Distributed Union FileSystem (DUFS) architecture

A DUFS client instance does not interact directly with other DUFS clients; Any necessary interaction is made through ZooKeeper service. The figure shows the basic steps required to perform an open() operation on a file using DUFS.

A. The open() call is intercepted by FUSE which gives the virtual path of the file to DUFS.
B. DUFS queries ZooKeeper to get the Znode based on the filename and to retrieve the file id (FID).
C. DUFS uses the deterministic mapping function to find the physical path associated to the FID.
D. Finally, DUFS opens the file based on its physical path. The result is returned to the application via FUSE.

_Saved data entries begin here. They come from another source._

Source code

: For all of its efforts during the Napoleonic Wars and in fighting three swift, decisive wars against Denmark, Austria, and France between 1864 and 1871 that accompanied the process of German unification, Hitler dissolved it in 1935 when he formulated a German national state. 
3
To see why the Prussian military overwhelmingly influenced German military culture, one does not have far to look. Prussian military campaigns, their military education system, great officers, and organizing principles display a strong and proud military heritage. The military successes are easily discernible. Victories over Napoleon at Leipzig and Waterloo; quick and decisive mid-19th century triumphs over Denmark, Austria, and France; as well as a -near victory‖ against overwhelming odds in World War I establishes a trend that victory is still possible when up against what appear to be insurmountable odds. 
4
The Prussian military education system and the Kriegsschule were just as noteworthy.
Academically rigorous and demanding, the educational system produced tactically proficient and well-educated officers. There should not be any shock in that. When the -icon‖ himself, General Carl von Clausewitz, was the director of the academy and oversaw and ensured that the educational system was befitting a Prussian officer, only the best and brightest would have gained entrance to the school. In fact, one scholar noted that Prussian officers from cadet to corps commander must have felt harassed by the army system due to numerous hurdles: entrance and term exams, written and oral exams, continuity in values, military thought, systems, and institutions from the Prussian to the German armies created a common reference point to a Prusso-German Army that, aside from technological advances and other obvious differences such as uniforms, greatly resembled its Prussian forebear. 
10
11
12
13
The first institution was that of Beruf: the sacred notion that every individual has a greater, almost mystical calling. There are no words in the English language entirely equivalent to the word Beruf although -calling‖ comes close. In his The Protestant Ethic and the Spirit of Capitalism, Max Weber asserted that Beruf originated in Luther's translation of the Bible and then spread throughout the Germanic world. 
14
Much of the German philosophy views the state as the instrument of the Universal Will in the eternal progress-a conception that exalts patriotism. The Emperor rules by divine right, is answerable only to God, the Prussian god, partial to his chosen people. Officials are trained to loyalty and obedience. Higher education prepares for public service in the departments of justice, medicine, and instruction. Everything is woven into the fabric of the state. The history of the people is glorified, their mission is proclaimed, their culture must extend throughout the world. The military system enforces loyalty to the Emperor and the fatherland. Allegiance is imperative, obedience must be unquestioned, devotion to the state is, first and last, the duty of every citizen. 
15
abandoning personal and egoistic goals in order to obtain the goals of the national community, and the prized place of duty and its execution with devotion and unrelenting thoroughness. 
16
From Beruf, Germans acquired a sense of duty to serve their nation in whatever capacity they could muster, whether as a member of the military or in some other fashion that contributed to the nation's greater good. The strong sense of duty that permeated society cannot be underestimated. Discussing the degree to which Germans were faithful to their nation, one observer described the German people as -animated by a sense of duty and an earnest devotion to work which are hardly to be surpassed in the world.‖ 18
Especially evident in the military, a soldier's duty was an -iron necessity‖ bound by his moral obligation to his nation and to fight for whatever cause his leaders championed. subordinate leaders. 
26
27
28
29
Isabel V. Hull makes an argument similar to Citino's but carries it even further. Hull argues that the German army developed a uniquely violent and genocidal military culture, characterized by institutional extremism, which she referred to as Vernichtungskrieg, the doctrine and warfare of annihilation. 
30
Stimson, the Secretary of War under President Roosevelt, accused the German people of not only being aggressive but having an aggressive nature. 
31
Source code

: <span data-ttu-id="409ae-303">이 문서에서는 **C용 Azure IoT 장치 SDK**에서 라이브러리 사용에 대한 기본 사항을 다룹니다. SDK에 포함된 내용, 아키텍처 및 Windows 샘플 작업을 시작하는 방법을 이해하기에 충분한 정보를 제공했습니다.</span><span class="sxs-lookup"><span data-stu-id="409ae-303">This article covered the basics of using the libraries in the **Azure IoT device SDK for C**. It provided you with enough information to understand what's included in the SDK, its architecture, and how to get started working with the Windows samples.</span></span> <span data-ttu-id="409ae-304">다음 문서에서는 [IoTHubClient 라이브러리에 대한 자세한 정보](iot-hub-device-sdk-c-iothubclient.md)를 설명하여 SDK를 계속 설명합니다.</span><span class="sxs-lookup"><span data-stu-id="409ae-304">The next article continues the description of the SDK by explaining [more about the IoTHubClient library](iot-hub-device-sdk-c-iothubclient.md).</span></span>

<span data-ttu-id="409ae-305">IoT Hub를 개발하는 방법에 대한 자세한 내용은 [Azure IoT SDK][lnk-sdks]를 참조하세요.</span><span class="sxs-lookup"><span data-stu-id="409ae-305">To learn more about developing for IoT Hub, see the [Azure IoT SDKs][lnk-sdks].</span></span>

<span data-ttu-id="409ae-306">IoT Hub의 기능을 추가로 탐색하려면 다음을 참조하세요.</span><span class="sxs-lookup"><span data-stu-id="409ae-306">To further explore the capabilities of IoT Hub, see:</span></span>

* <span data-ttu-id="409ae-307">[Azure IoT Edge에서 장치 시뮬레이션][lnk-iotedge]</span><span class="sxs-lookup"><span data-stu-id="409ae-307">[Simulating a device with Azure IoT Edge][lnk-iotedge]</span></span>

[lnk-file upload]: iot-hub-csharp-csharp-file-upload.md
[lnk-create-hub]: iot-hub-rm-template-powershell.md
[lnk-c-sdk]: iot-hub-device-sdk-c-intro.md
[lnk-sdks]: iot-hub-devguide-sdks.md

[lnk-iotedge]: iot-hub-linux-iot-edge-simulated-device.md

Alternatively, directory operations take place only at the metadata level, so only ZooKeeper is involved and not the back-end storage. For example, the directory stat() operation is satisfied at the Zookeeper itself (the back-end storage is not contacted) since we maintain the entire directory hierarchy in Zookeeper.

Evaluation

These tests were performed on a Linux cluster. Each node has a dual Intel Xeon E5335 CPU (8 cores in total) and 6GB memory. A SATA 250GB hard drive is used as the storage device on each node. The nodes are connected with 1GigE.

I am bugged by some of the limitations of the evaluation. In these tests the ZooKeeper servers are colocated (running on the same node) as the DUFS client. This naturally achieves wonders for read request latencies! But this is not a very reasonable set up. Moreover, the clients are not under the control of DUFS, so it is not a good idea to deploy your ZooKeeper servers on clients which are uncontrolled and can disconnect any time. Finally, this disallows clients from faraway. Of course ZooKeeper does not scale to WAN environment, and all the tests are done in a controlled cluster environment.

Conclusion

This paper investigates an interesting idea, that of using ZooKeeper as MDS of parallel filesystems to provide some scalability to the MDS. Thanks to the advantages of ZooKeeper, this allows improved read access because those can be served consistently from any ZooKeeper server. And, due to limitations of the ZooKeeper, this fails to address the scalability of update requests (throughput of update operations actually decrease as the number of ZooKeeper replicase increase) and also lacks the scalability needed for WAN deployments. Another limitation of this approach is that the metadata need to be able to fit into a single ZooKeeper server (and of course also the ZooKeeper replicas), so there is a scalability problem with respect to the filesystem size as well.

We are working on a scalable WAN version of ZooKeeper, and we will use the parallel filesystems as our application to showcase a WAN filesystem leveraging our prototype coordination system.